ESERCIZI:
[1] Rispondi a queste domande sul testo sulla legge sulla pubblica sicurezza.
(a) In che giorno il Presidente della Repubblica ha promulgato la legge?
(b) Oltre alla Costituzione, quale dichiarazione viene citata a proposito dei diritti basilari della persona?
(c) Secondo il testo, a chi viene sottratto il diritto di contrarre matrimonio?
[2] Ricopia il testo sulla legge sulla pubblica sicurezza da "Napolitano avrebbe dovuto" a "di diritto costituzionale.", cambiando "deciso rifiuto" con "netto rifiuto".

TESTO DA ANALIZZARE:
________

Lo scorso 15 luglio, il Presidente della Repubblica, Giorgio Napolitano, ha promulgato la famosa legge sulle “Disposizioni in materia di pubblica sicurezza”, nonostante l’ampia movimentazione della gente, intellettuali e persone comuni. [Trovate una scheda con le nuove disposizioni qui.]

Napolitano avrebbe dovuto opporre un deciso rifiuto alla firma, in quanto l’attentato ai diritti basilari della persona sanciti dalla Costituzione (oltre che dalla Dichiarazione dei Diritti dell’Uomo e tutte le convenzioni internazionali) è palese ed evidente anche a chi non sia esperto di diritto costituzionale.

Per cominciare, con il divieto ai matrimoni misti si impedisce, in ragione della nazionalità, l’esercizio di un diritto fondamentale quale quello di contrarre matrimonio senza vincoli di etnia o di religione; diritto fondamentale che in tal modo viene sottratto non solo agli stranieri ma agli stessi italiani.

________

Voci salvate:
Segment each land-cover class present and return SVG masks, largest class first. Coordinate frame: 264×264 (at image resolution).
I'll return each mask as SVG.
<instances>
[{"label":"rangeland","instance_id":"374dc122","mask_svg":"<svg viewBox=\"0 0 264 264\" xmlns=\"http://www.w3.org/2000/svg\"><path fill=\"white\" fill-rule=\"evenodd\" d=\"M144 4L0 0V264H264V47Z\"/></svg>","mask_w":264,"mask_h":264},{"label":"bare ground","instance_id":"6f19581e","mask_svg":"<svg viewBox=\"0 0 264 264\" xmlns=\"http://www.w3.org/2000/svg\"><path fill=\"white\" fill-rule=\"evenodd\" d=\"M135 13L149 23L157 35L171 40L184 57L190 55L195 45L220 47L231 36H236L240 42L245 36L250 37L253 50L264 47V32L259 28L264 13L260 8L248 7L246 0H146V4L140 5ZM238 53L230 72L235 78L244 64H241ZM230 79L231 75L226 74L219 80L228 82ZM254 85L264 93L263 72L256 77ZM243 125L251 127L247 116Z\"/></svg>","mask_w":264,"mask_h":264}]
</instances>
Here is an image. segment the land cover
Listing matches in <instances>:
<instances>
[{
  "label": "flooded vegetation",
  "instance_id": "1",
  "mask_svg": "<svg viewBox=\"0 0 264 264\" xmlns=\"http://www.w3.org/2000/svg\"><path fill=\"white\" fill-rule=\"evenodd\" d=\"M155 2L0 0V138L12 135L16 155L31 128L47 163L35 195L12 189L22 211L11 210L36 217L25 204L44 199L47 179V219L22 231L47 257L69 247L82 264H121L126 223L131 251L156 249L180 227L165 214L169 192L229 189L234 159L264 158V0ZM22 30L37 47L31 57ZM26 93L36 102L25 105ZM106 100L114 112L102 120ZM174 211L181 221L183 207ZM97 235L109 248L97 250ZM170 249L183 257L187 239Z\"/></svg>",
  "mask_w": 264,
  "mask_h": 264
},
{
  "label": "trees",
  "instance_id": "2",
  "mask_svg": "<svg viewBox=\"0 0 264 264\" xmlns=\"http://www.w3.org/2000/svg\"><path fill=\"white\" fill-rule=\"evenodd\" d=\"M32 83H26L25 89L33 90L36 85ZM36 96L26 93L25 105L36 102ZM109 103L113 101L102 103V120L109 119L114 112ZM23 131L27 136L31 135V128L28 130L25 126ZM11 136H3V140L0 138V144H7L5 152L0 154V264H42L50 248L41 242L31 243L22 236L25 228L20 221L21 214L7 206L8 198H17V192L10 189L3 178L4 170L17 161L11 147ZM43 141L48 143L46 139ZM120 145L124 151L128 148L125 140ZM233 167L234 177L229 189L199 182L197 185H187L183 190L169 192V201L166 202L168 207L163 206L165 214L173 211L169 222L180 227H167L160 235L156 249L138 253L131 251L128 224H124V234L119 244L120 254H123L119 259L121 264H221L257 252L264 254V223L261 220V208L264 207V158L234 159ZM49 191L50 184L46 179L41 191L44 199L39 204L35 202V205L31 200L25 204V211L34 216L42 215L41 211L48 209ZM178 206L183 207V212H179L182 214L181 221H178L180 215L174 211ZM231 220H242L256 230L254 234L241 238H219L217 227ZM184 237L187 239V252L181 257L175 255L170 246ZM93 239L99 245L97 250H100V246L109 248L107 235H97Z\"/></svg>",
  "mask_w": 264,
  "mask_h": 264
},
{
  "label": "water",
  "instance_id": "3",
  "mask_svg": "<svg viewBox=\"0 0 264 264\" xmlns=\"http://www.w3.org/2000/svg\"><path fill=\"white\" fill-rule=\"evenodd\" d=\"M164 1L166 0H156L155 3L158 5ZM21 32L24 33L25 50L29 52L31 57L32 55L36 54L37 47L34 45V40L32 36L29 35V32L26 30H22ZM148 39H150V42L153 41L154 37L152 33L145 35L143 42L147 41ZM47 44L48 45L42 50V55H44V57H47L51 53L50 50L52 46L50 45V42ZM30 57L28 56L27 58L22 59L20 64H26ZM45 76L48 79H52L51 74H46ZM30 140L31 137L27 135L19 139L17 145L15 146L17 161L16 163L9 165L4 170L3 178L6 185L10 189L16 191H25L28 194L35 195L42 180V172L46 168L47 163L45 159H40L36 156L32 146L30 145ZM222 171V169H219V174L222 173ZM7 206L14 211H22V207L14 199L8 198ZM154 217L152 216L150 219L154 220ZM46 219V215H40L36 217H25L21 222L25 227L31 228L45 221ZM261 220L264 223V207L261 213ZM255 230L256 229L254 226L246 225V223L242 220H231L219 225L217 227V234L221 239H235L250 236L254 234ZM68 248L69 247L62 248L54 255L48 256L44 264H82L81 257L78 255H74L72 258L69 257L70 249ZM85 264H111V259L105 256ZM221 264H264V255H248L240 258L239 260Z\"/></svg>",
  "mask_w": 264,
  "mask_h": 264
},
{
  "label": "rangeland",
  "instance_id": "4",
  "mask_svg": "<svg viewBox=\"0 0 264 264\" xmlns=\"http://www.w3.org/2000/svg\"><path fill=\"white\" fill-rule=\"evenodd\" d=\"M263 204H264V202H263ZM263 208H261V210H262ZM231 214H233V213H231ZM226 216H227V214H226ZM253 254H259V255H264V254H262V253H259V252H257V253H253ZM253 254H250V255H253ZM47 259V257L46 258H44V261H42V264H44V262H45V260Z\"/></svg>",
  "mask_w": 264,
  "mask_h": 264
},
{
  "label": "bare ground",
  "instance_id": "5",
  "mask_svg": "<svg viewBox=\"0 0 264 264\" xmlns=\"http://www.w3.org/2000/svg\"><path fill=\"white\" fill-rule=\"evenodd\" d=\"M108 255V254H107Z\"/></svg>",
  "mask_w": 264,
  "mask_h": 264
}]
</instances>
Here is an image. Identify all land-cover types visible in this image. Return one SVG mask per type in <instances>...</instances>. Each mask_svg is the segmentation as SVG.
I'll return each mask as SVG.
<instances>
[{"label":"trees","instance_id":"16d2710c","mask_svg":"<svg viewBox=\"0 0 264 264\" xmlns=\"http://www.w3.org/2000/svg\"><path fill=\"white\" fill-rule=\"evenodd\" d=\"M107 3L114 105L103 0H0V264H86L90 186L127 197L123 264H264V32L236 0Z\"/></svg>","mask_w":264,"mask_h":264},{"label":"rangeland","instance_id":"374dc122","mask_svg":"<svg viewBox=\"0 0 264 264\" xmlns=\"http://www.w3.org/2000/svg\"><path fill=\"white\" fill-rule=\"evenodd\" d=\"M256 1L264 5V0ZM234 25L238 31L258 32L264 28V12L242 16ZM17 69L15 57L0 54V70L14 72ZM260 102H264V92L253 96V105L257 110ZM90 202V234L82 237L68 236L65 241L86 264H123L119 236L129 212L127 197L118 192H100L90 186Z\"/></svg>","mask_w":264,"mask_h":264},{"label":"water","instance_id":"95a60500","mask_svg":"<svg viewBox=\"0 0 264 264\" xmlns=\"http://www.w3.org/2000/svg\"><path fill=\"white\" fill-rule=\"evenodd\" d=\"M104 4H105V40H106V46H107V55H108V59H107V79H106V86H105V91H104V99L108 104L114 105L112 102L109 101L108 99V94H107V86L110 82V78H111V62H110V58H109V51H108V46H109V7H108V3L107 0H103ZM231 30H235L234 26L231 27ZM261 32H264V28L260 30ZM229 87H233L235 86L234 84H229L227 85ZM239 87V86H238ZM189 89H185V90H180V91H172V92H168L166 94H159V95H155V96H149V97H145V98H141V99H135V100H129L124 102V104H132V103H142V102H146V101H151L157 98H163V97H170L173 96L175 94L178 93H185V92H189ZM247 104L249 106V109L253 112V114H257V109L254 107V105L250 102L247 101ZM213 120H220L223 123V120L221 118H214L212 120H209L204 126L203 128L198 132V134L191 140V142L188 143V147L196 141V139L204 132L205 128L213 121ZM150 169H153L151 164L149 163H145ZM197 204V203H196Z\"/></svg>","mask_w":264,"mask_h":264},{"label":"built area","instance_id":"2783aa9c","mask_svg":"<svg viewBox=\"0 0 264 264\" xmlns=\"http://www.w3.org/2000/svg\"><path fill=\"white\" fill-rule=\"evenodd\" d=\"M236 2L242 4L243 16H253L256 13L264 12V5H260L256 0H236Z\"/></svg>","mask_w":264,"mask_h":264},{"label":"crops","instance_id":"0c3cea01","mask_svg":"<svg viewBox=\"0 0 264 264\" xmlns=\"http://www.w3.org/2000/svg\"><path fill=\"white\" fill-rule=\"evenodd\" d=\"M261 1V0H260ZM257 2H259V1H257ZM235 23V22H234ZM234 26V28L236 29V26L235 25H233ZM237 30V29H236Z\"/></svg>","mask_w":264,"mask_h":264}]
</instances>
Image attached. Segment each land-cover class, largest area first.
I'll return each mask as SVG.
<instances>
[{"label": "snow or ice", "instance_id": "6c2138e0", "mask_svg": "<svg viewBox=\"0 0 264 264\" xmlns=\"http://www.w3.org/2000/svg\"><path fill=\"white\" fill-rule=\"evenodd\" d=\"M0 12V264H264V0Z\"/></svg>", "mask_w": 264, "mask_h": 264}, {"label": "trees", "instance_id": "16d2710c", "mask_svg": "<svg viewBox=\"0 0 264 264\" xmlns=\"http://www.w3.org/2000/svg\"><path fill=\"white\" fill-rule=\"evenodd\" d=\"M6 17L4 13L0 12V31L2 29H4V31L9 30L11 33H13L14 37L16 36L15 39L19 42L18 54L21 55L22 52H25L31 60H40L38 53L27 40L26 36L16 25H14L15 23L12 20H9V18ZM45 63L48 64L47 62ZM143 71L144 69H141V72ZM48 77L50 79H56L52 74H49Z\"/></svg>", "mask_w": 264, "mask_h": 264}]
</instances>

________

SOLUZIONI:
[1]
(a) Il 15 luglio.
(b) La Dichiarazione dei Diritti dell'Uomo.
(c) Non solo agli stranieri, ma agli stessi italiani.

[2]
Napolitano avrebbe dovuto opporre un netto rifiuto alla firma, in quanto l’attentato ai diritti basilari della persona sanciti dalla Costituzione (oltre che dalla Dichiarazione dei Diritti dell’Uomo e tutte le convenzioni internazionali) è palese ed evidente anche a chi non sia esperto di diritto costituzionale.